Work order A: Copy out every line of the plotted data images listing word for word, leaving the pictures out of your answer.

Selected extract:
--
Representatives of women's groups in Kosovo find maternity leave provisions to be discriminatory as they de-incentivize employers from hiring qualified female employees on account of the costs associated with maternity leave. Women's organizations in Kosovo attribute higher rates of female unemployment compared to male unemployment  to employers’ avoidance of the financial obligations incurred by maternity leave. Surveys conducted amongst women seeking employment in Kosovo have found that certain employers require potential female employees to take pregnancy tests upon receiving their applications for employment. The Constitution of the Republic of Kosovo and the Law on Protection from Discrimination protect employees against all forms of discrimination, including family status, pregnancy and maternity leave. Employee discrimination claims may be supported in legal procedures by associations or legal entities according to the Law on Protection from Discrimination.

If standard prenatal checkups must occur during working hours, pregnant employees have the right to be absent from work without any loss of pay. Section four of the Safety, Health, and the Working Environment Act stipulates that pregnant employees are not permitted to work more than 40 hours in one week, overnight shifts or perform strenuous physical tasks. Upon returning to work from maternity leave, female Kosovar employees are entitled to two hours of paid leave throughout the work day in which they may breastfeed, in accordance with  The Law on Protection of Breastfeeding. Free childcare services are offered in a growing number of municipalities to ease the transition from maternity leave to the workplace and enable new mothers to retain employment

Employment Termination

Labor contracts  are signed by employers and employees upon the hiring of new employees. The contract details the role that each party is to play within the employment relationship. A job's description, level of compensation, scheduled hours, duration, number of vacation days provided, termination rules, schedule and location are stipulated within the contract. Contracts may be signed for a fixed or indefinite amount of time. Termination of labor contracts may occur upon contract expiration, the death of an employee, or an employee's eligibility for pension collection. If the performance of an employee is unsatisfactory, the employer may issue a warning that failure to improve performance will result in the termination of employment. Should the employee fail to improve after receiving a warning, termination of employment will occur before the date originally stipulated within the contract signed by both parties. Termination of an employment contract may also occur within the stipulated period for termination if the employing firm is no longer able to function on account of technical, financial or management failure.

Transportation

Road Network 
The road network consists of 2,378.7 km of roads, of which 137.2 km are motorways, 755.2 km national roads and 1,486.3 km are regional roads.: Kosovo is connected to Albania through the R7 motorway, which connects Prishtina to Vërmica and then continues to Durrës as the A1 motorway. Kosovo is additionally connected to North Macedonia through the R 6 motorway, which connects Prishtina with Elez Han and was opened in 2019.

Railways 
Kosovo's railroads cover a length of 333 km. There are only two active railway lines within Kosovo, one that connects Prishtina to Peja and another that connects Prishtina to Skopje, North Macedonia. Kosovo is additionally connected to Serbia, but the railways are currently inoperative since Kosovo's declaration of independence. There are currently plans to build a railway to connect Prishtina to Durrës in Albania.
--
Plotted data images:

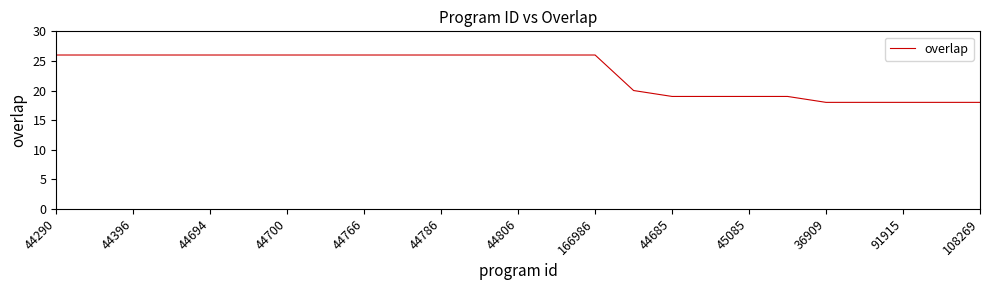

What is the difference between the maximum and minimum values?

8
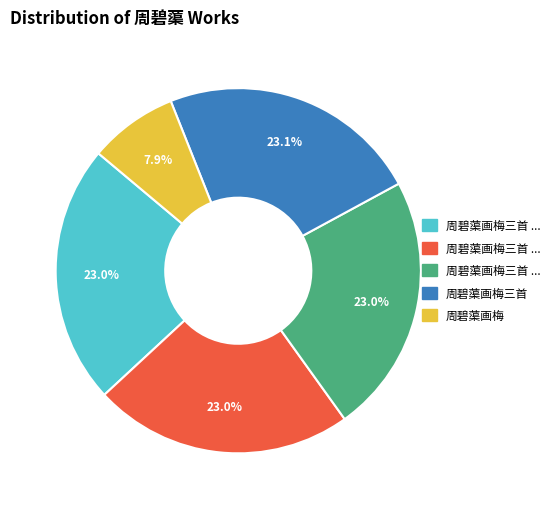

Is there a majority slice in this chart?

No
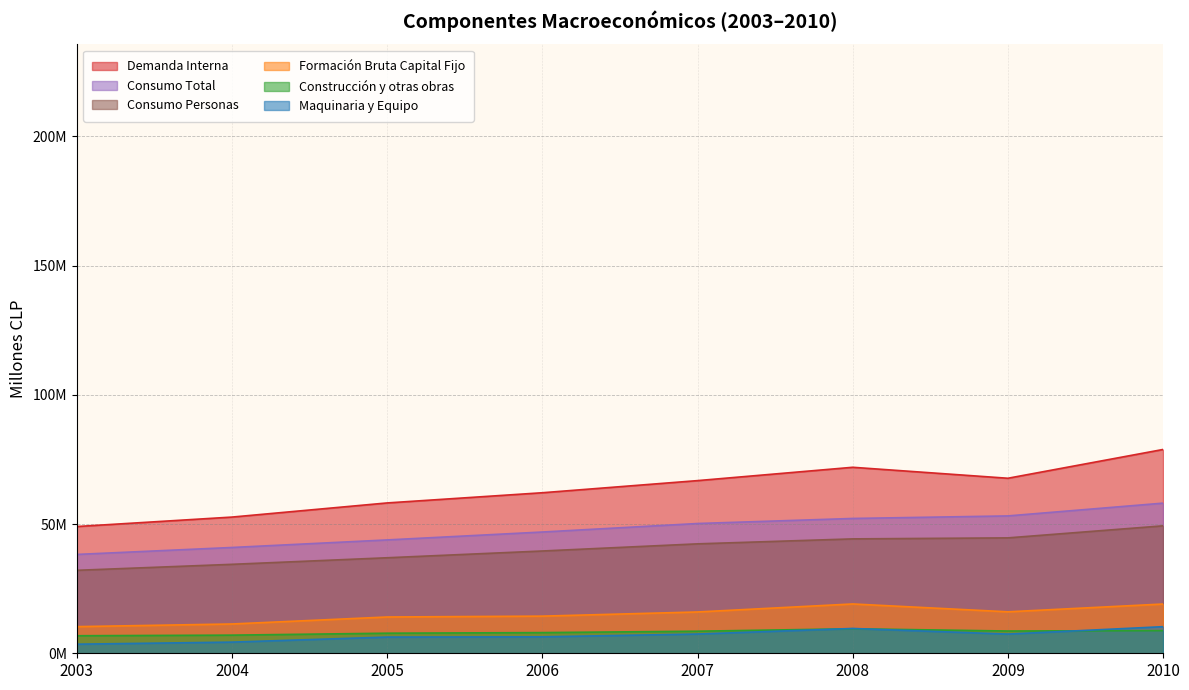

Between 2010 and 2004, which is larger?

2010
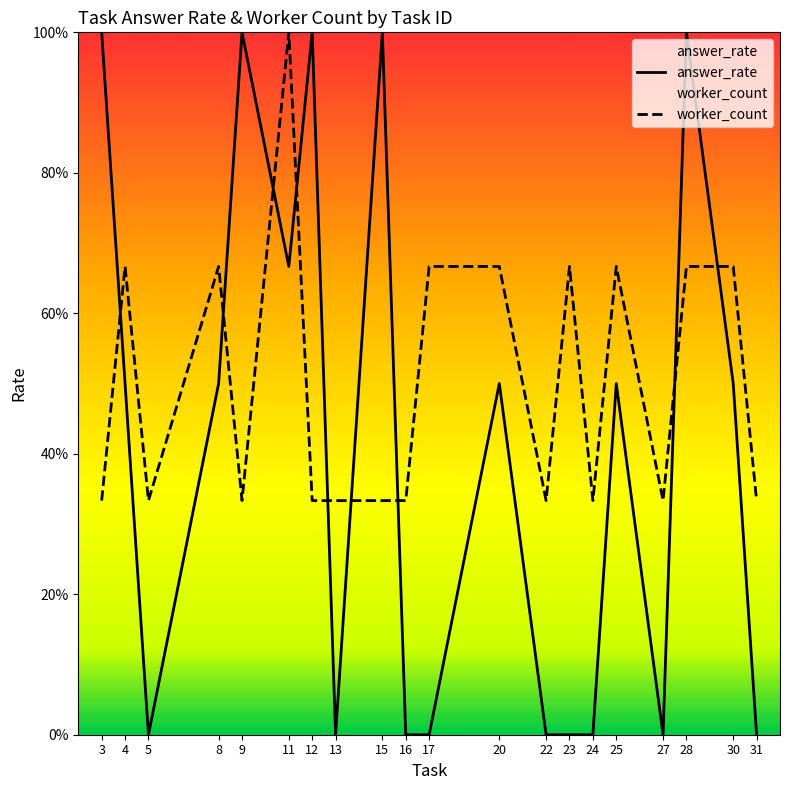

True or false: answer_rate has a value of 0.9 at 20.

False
--
Work order B: From the road network section of the Kosovo text, list each type of road it gives and the length stated for it.

Solution A:
What is the difference between the maximum and minimum values?

8

Is there a majority slice in this chart?

No

Between 2010 and 2004, which is larger?

2010

True or false: answer_rate has a value of 0.9 at 20.

False

Solution B:
- Motorways: 137.2 km
- National roads: 755.2 km
- Regional roads: 1,486.3 km